> [Supplied data]:

▬▬▬▬▬▬

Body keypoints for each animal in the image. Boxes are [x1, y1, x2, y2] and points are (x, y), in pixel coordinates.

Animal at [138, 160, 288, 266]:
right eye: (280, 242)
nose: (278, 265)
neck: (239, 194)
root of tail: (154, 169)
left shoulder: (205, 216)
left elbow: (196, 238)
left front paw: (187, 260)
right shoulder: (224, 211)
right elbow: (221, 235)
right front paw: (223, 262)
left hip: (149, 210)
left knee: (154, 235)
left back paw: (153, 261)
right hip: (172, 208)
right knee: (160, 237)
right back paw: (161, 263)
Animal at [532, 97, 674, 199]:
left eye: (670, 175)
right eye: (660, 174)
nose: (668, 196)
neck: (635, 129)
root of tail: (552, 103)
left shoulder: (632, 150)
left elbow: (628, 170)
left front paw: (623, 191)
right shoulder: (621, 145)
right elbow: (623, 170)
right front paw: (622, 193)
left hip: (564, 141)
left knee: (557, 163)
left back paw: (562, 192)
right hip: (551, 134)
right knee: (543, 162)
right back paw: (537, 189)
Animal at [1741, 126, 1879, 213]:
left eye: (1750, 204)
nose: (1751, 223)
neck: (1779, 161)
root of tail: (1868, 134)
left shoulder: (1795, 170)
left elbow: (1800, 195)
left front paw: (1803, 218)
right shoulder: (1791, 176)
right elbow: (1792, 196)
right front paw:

▬▬▬▬▬▬

> [Goal of the exercise]:
Please transcribe all of the entries precisely.

> [Solution]:
Body keypoints for each animal in the image. Boxes are [x1, y1, x2, y2] and points are (x, y), in pixel coordinates.

Animal at [138, 160, 288, 266]:
right eye: (280, 242)
nose: (278, 265)
neck: (239, 194)
root of tail: (154, 169)
left shoulder: (205, 216)
left elbow: (196, 238)
left front paw: (187, 260)
right shoulder: (224, 211)
right elbow: (221, 235)
right front paw: (223, 262)
left hip: (149, 210)
left knee: (154, 235)
left back paw: (153, 261)
right hip: (172, 208)
right knee: (160, 237)
right back paw: (161, 263)
Animal at [532, 97, 674, 199]:
left eye: (670, 175)
right eye: (660, 174)
nose: (668, 196)
neck: (635, 129)
root of tail: (552, 103)
left shoulder: (632, 150)
left elbow: (628, 170)
left front paw: (623, 191)
right shoulder: (621, 145)
right elbow: (623, 170)
right front paw: (622, 193)
left hip: (564, 141)
left knee: (557, 163)
left back paw: (562, 192)
right hip: (551, 134)
right knee: (543, 162)
right back paw: (537, 189)
Animal at [1741, 126, 1879, 213]:
left eye: (1750, 204)
nose: (1751, 223)
neck: (1779, 161)
root of tail: (1868, 134)
left shoulder: (1795, 170)
left elbow: (1800, 195)
left front paw: (1803, 218)
right shoulder: (1791, 176)
right elbow: (1792, 196)
right front paw:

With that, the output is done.